What is needed: The response must consist of each line in the listing that has the word "SSLPoke" in it.

Information provided:
* * * *
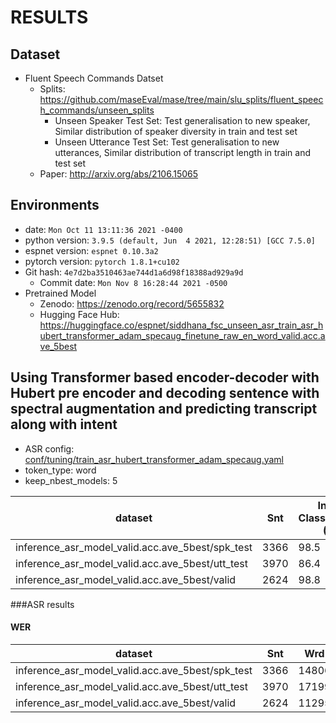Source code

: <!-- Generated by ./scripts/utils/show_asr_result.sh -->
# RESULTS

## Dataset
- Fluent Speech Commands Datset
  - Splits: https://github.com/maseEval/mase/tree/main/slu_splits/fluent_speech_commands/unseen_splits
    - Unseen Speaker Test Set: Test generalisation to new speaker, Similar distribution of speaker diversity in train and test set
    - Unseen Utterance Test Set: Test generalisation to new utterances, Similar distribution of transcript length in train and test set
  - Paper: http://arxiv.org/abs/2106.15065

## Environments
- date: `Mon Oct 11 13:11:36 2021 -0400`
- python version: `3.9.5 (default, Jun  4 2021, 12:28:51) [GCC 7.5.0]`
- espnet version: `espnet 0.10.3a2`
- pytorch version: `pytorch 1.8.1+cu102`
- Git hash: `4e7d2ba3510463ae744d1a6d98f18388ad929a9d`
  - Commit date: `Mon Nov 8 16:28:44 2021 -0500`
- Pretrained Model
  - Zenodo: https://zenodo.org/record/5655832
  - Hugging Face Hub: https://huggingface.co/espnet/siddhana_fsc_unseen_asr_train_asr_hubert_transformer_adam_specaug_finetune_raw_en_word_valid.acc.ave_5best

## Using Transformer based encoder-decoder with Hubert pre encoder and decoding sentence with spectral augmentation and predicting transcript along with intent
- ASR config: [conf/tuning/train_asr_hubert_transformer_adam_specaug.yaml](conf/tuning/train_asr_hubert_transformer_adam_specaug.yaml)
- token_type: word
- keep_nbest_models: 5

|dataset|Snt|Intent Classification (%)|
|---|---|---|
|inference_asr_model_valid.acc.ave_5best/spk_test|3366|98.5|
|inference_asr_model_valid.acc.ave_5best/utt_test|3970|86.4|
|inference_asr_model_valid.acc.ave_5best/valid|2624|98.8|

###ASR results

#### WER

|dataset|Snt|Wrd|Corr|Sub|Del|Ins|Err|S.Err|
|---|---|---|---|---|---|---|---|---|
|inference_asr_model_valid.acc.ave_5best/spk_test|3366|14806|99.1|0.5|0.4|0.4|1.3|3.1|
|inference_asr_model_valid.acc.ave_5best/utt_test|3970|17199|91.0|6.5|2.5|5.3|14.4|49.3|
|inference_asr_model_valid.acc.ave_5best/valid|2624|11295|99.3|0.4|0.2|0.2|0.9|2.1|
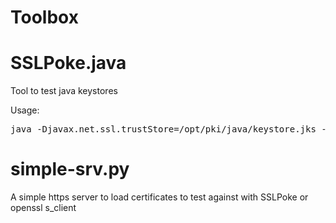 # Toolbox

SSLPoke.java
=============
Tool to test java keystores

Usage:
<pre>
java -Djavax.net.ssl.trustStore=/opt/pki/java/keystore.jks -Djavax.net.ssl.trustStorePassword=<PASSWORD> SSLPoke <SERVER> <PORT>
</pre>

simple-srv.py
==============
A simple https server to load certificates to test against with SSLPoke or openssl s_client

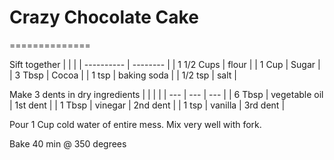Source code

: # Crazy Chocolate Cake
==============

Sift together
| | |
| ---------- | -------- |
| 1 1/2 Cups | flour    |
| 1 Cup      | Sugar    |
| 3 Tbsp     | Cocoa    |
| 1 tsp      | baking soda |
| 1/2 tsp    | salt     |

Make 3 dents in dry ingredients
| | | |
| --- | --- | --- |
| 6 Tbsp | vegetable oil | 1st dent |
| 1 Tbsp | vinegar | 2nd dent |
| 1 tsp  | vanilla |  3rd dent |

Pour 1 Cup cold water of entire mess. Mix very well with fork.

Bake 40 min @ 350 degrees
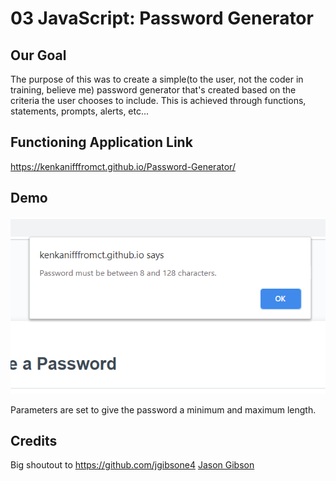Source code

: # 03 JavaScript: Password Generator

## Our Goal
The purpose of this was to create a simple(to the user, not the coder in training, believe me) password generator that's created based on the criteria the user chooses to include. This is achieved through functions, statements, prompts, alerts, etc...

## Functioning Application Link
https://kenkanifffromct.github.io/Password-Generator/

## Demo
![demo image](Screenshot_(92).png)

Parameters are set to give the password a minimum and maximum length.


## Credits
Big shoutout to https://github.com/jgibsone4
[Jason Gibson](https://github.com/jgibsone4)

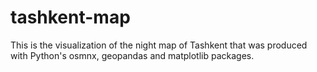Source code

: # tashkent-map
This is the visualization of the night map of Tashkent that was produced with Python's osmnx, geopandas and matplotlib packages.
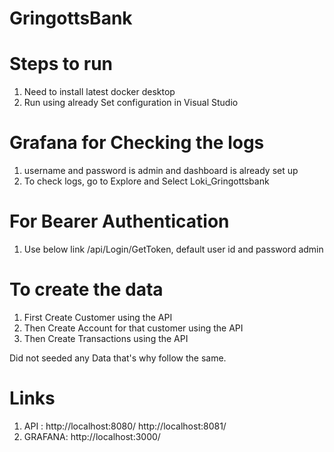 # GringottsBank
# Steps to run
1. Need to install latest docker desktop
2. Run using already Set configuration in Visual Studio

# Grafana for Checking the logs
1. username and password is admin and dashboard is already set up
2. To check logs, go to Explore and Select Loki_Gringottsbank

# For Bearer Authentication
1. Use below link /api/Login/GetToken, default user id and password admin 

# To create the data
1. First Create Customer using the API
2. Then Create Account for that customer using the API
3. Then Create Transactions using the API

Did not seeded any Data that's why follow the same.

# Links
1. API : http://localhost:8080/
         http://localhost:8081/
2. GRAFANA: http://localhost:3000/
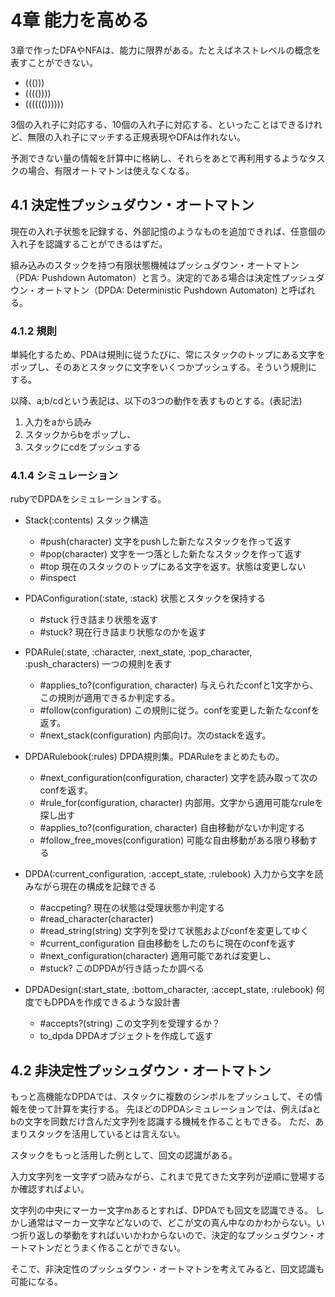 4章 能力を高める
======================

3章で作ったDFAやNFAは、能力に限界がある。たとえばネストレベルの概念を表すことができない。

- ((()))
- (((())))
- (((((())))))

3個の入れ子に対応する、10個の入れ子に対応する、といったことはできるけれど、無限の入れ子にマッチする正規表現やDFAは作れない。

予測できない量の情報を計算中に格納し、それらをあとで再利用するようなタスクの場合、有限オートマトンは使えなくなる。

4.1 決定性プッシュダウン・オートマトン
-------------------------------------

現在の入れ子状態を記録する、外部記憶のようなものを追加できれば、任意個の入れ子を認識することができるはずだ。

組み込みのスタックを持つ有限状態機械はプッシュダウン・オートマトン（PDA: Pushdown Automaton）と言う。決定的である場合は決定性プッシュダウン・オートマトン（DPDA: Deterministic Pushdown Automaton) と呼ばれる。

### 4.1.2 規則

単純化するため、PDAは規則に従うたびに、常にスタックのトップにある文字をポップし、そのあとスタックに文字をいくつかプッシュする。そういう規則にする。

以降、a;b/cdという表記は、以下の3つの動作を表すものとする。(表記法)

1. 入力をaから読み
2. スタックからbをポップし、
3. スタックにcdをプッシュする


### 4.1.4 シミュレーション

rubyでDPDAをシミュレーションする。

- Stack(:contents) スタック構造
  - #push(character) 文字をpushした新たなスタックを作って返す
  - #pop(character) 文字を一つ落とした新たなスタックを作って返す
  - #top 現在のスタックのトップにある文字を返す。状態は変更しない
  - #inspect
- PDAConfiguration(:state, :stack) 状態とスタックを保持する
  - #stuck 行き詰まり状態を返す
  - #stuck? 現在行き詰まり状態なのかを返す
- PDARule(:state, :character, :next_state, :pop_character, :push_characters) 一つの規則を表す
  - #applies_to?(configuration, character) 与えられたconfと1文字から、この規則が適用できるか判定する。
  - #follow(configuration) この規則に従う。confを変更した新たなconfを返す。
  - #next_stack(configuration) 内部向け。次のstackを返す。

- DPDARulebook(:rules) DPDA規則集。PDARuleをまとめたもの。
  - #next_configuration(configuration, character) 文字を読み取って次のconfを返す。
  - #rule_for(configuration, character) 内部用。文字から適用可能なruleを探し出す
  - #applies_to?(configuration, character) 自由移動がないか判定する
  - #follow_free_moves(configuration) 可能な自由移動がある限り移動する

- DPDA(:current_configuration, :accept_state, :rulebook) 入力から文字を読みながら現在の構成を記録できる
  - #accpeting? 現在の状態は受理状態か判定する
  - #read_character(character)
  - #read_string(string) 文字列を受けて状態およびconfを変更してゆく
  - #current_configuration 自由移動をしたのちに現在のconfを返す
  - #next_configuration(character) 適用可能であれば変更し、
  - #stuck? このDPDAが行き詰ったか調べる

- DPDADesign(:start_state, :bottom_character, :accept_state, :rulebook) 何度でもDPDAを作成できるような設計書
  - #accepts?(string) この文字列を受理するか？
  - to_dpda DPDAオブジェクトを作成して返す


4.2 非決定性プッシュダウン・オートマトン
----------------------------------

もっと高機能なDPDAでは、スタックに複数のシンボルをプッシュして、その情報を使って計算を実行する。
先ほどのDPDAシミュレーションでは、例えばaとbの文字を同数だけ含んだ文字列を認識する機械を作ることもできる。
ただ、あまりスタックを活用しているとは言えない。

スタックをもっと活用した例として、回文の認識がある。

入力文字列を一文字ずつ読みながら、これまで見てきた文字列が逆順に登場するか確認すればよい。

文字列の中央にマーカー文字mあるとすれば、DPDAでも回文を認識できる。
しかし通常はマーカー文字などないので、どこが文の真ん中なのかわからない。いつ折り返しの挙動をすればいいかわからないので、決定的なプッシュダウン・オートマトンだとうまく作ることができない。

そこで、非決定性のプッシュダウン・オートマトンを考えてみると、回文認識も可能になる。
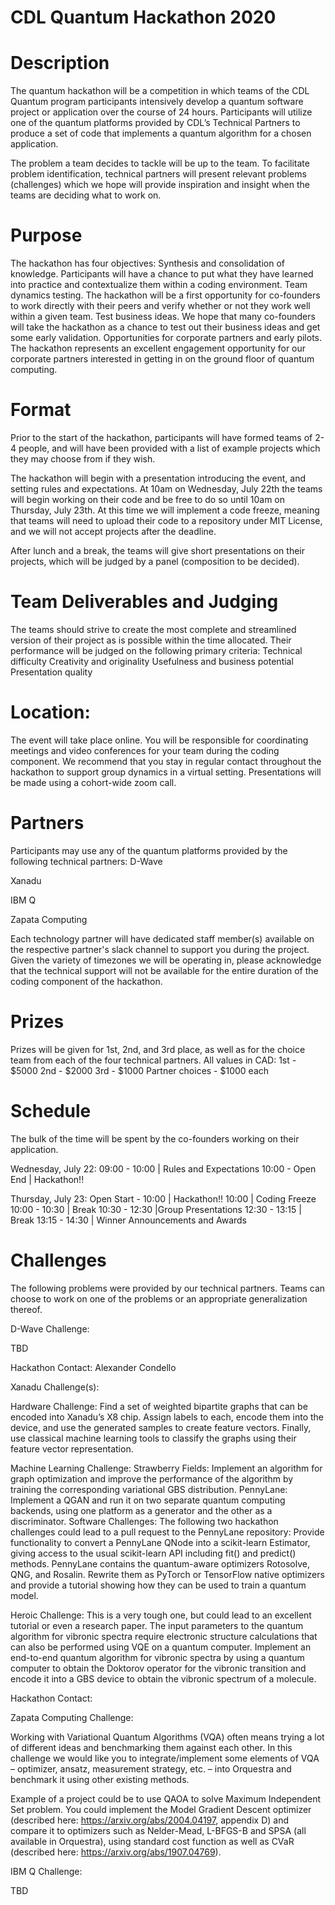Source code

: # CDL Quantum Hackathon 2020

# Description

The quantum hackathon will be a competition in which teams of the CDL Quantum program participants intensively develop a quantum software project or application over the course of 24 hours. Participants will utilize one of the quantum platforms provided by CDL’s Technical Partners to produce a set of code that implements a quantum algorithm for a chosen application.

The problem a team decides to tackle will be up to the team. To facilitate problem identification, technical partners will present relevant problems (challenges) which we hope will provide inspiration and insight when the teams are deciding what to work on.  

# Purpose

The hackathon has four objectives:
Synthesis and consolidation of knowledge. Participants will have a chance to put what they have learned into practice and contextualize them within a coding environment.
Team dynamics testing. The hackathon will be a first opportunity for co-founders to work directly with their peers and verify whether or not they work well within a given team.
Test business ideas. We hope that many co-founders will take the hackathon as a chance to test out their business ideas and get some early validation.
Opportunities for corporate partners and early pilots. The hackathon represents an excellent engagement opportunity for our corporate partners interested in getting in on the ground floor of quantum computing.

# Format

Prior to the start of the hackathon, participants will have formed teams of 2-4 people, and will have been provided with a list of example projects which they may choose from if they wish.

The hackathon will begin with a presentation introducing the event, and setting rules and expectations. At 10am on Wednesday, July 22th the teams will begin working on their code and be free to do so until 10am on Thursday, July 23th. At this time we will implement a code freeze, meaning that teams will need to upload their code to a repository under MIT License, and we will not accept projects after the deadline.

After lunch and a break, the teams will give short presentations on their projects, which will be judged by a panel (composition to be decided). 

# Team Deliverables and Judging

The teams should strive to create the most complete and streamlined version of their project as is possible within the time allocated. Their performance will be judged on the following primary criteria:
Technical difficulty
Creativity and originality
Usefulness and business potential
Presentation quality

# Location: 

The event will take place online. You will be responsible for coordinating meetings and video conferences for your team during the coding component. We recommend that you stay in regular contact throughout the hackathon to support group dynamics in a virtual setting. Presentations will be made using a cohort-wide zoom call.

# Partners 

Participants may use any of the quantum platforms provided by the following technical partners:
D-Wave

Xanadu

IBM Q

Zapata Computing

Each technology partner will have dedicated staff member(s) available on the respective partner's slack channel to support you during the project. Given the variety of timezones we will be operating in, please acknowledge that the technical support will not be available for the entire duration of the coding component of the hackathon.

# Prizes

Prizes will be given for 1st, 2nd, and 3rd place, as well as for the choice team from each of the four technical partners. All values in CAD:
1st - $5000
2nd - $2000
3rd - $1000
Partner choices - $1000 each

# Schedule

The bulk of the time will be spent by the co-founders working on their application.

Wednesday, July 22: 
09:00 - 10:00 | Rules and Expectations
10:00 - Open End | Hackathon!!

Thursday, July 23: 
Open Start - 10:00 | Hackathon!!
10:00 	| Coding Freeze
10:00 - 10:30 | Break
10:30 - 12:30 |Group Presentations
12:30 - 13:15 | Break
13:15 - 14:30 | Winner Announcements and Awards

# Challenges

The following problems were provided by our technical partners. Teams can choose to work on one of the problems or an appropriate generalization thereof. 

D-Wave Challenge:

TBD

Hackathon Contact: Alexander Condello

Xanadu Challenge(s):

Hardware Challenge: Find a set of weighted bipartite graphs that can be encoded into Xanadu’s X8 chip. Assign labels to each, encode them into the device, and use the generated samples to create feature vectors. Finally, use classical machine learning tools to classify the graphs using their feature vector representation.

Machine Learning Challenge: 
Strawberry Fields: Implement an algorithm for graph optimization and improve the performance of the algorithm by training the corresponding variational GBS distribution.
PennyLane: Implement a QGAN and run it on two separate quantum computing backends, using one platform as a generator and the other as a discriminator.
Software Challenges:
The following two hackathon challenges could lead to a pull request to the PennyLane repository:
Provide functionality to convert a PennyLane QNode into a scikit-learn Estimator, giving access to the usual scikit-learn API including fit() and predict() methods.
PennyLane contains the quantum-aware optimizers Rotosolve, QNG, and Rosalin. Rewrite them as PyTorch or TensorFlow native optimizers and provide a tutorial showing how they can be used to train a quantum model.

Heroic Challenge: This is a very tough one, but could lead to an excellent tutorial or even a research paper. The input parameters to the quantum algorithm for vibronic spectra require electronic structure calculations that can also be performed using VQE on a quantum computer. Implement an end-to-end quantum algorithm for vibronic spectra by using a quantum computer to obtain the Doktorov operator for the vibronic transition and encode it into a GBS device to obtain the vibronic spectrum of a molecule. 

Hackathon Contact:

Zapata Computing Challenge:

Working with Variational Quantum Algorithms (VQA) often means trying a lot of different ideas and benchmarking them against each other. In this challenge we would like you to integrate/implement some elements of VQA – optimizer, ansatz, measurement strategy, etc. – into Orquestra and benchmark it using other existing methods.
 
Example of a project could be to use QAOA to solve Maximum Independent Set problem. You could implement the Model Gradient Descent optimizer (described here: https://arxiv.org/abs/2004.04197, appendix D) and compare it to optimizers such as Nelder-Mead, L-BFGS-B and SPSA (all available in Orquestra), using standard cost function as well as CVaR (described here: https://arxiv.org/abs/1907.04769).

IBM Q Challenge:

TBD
* * * *
Completed task:
SSLPoke.java
java -Djavax.net.ssl.trustStore=/opt/pki/java/keystore.jks -Djavax.net.ssl.trustStorePassword=<PASSWORD> SSLPoke <SERVER> <PORT>
A simple https server to load certificates to test against with SSLPoke or openssl s_client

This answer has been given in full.